I'd argue that portability is a non-issue. iPhone developers know that to make sales to iPhone owners, their applications have to visually and functionally integrate seamlessly into that environment. The same is true for Android owners. Anyone writing a portable HTML5 application is at an extreme disadvantage. And the fact is, the effort necessary to make an excellent mobile browser based UI that integrates seamlessly with multiple platforms is more work than simply rewriting the app for multiple native platforms.



That depends on how many platforms there are. If it's just Android and iPhone then the native apps just need a few perks to make it more attractive. On the other hand, if there are 5 reasonably balanced platforms that all support HTML5 well, then you are automatically cutting your market size by 80% which is a tougher call.

> And the fact is, the effort necessary to make an excellent mobile browser based UI that integrates seamlessly with multiple platforms is more work than simply rewriting the app for multiple native platforms.

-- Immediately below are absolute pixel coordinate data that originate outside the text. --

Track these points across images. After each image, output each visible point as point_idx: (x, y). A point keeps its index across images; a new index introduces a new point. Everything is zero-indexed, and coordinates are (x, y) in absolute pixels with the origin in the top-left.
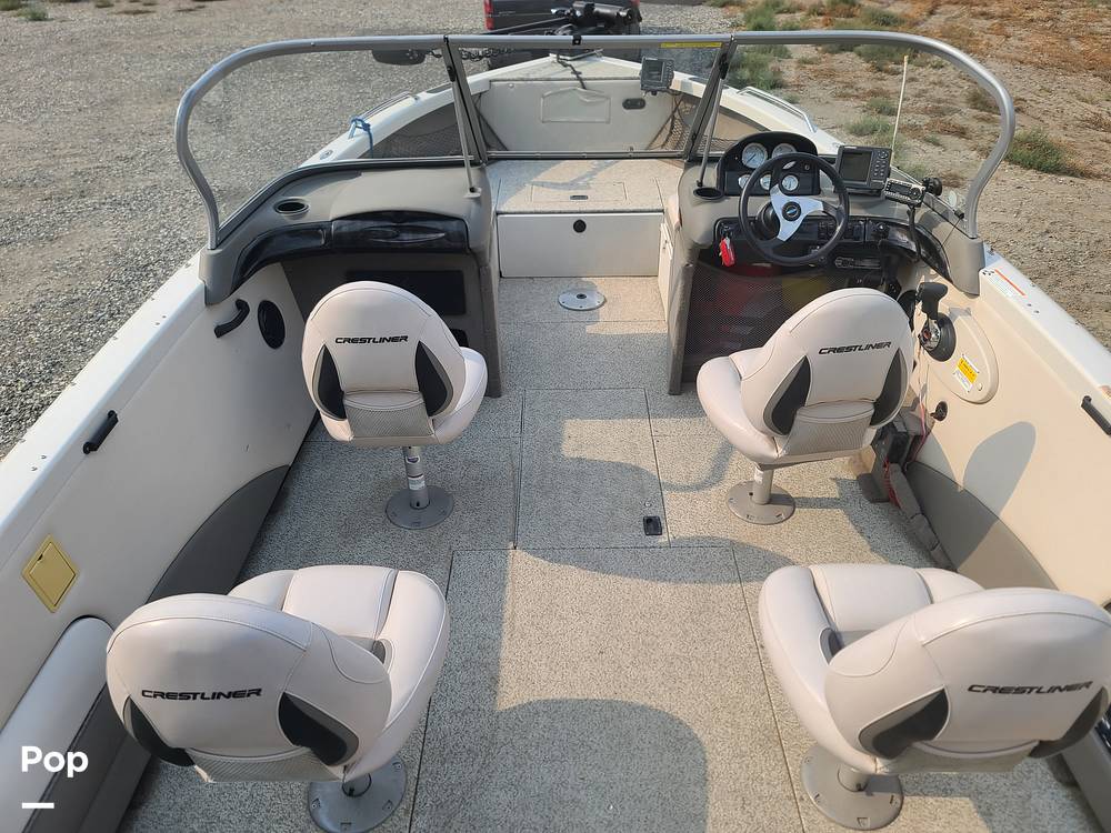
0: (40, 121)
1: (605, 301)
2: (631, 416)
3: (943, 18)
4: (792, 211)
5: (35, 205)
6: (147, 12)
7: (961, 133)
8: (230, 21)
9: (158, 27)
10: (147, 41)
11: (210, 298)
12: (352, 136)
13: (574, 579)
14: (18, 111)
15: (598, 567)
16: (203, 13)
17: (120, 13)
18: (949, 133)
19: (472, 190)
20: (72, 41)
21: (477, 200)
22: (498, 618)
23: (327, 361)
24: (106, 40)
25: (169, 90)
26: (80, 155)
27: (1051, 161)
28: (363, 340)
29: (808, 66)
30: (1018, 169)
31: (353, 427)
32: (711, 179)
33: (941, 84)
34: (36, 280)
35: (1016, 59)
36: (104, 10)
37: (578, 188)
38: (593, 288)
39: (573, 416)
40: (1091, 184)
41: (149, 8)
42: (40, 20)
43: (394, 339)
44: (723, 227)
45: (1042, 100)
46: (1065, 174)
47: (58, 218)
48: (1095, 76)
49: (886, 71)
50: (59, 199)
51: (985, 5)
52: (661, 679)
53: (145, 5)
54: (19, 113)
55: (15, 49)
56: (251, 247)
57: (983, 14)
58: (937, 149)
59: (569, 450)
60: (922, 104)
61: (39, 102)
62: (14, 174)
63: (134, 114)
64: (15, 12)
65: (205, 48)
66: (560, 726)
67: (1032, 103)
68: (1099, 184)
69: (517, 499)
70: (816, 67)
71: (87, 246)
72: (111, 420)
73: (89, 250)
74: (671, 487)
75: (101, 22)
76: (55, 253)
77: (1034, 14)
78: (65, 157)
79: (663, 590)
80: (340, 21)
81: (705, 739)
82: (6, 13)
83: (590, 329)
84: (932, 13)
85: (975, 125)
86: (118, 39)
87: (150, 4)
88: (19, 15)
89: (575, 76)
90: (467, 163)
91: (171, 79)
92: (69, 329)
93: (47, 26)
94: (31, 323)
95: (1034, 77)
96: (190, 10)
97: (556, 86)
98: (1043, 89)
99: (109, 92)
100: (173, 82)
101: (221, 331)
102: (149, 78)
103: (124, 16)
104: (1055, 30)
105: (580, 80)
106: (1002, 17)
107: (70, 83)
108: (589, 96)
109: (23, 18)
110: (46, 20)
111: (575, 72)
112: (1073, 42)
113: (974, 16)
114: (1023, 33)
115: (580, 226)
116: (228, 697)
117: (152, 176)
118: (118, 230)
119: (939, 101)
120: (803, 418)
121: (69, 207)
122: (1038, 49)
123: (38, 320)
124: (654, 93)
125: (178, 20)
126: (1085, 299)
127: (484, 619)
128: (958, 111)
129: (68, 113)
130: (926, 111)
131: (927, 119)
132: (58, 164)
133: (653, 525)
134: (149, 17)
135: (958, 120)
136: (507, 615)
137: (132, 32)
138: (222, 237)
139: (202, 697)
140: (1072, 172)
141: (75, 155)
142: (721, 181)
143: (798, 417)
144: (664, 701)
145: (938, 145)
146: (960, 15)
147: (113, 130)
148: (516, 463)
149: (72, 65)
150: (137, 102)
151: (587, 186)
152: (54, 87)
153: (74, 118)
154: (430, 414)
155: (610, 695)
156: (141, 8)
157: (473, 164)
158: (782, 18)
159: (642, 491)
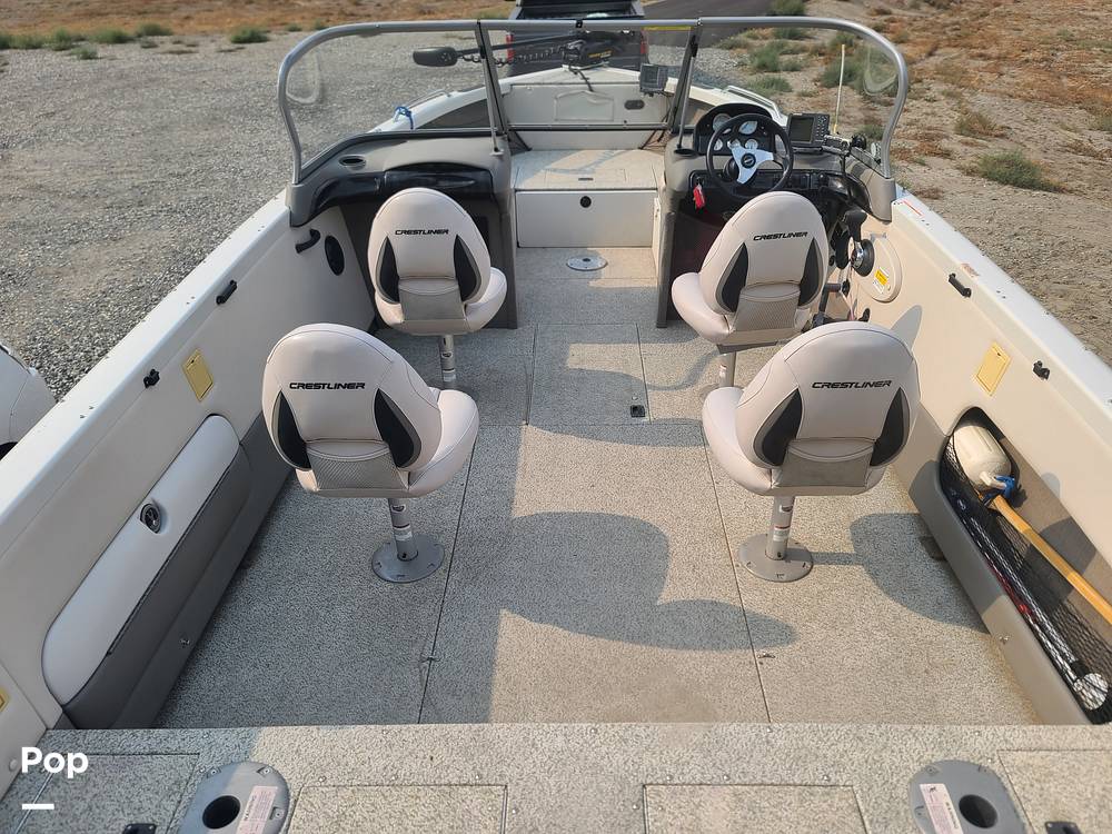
0: (96, 144)
1: (607, 264)
2: (625, 342)
3: (941, 59)
4: (749, 160)
5: (98, 212)
6: (191, 52)
7: (946, 154)
8: (268, 60)
9: (202, 65)
10: (192, 76)
11: (295, 221)
12: (396, 121)
13: (573, 445)
14: (76, 135)
15: (593, 436)
16: (243, 53)
17: (164, 53)
18: (936, 154)
19: (496, 150)
20: (121, 76)
21: (500, 157)
22: (513, 466)
23: (388, 249)
24: (153, 76)
25: (215, 119)
26: (136, 172)
27: (1026, 177)
28: (416, 232)
29: (807, 99)
30: (995, 185)
31: (404, 311)
32: (688, 143)
33: (934, 114)
34: (104, 272)
35: (1005, 93)
36: (151, 51)
37: (585, 172)
38: (596, 255)
39: (576, 342)
40: (1063, 197)
41: (193, 49)
42: (91, 58)
43: (438, 232)
44: (696, 177)
45: (1027, 128)
46: (1039, 189)
47: (120, 222)
48: (1081, 108)
49: (879, 103)
50: (120, 208)
51: (984, 48)
52: (637, 501)
53: (189, 46)
54: (77, 137)
55: (70, 83)
56: (323, 187)
57: (981, 55)
58: (923, 168)
59: (572, 363)
60: (913, 131)
61: (94, 127)
62: (76, 187)
63: (183, 140)
64: (67, 52)
65: (246, 83)
66: (559, 527)
67: (1018, 131)
68: (1071, 198)
69: (529, 395)
70: (815, 99)
71: (147, 245)
72: (232, 287)
73: (150, 248)
74: (654, 388)
75: (147, 60)
76: (120, 251)
77: (1030, 56)
78: (122, 173)
79: (643, 451)
80: (371, 61)
81: (669, 535)
82: (58, 53)
83: (592, 283)
84: (930, 54)
85: (959, 148)
86: (165, 75)
87: (193, 46)
88: (70, 55)
89: (583, 81)
90: (494, 134)
91: (216, 109)
92: (136, 309)
93: (99, 63)
94: (100, 304)
95: (1022, 109)
96: (230, 51)
97: (567, 89)
98: (1028, 118)
99: (159, 120)
100: (218, 112)
101: (300, 248)
102: (195, 108)
103: (169, 56)
104: (1048, 69)
105: (589, 84)
106: (999, 58)
107: (123, 112)
108: (597, 97)
109: (75, 57)
110: (97, 58)
111: (584, 78)
112: (1065, 80)
113: (972, 57)
114: (1016, 71)
115: (586, 202)
116: (344, 388)
117: (203, 189)
118: (175, 233)
119: (929, 129)
120: (746, 296)
121: (129, 214)
122: (1028, 85)
123: (108, 302)
124: (651, 95)
125: (219, 59)
126: (1043, 287)
127: (502, 466)
128: (947, 137)
129: (122, 138)
130: (915, 137)
131: (917, 144)
132: (117, 179)
133: (637, 411)
134: (192, 56)
135: (945, 144)
136: (520, 464)
137: (178, 69)
138: (303, 176)
139: (328, 388)
140: (1046, 187)
141: (131, 172)
142: (696, 144)
143: (741, 296)
144: (641, 514)
145: (924, 165)
146: (960, 56)
147: (165, 152)
148: (529, 371)
149: (123, 97)
150: (186, 129)
151: (593, 172)
152: (108, 115)
153: (128, 141)
154: (463, 300)
155: (599, 510)
156: (185, 49)
157: (498, 134)
158: (786, 58)
159: (630, 390)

Today. But HTML5 will steadily improve, standardize, and develop a rich open source tool ecosystem. This will never happen with proprietary native platforms. Sure Apple can go the Microsoft route, and sink an incredible amount of money into it's dev tools in order to create a superficially better experience, but if web development is anything to go by, developer tools are something that thrive on open collaboration; very few people would say that .NET is generally superior to open source web development frameworks for example.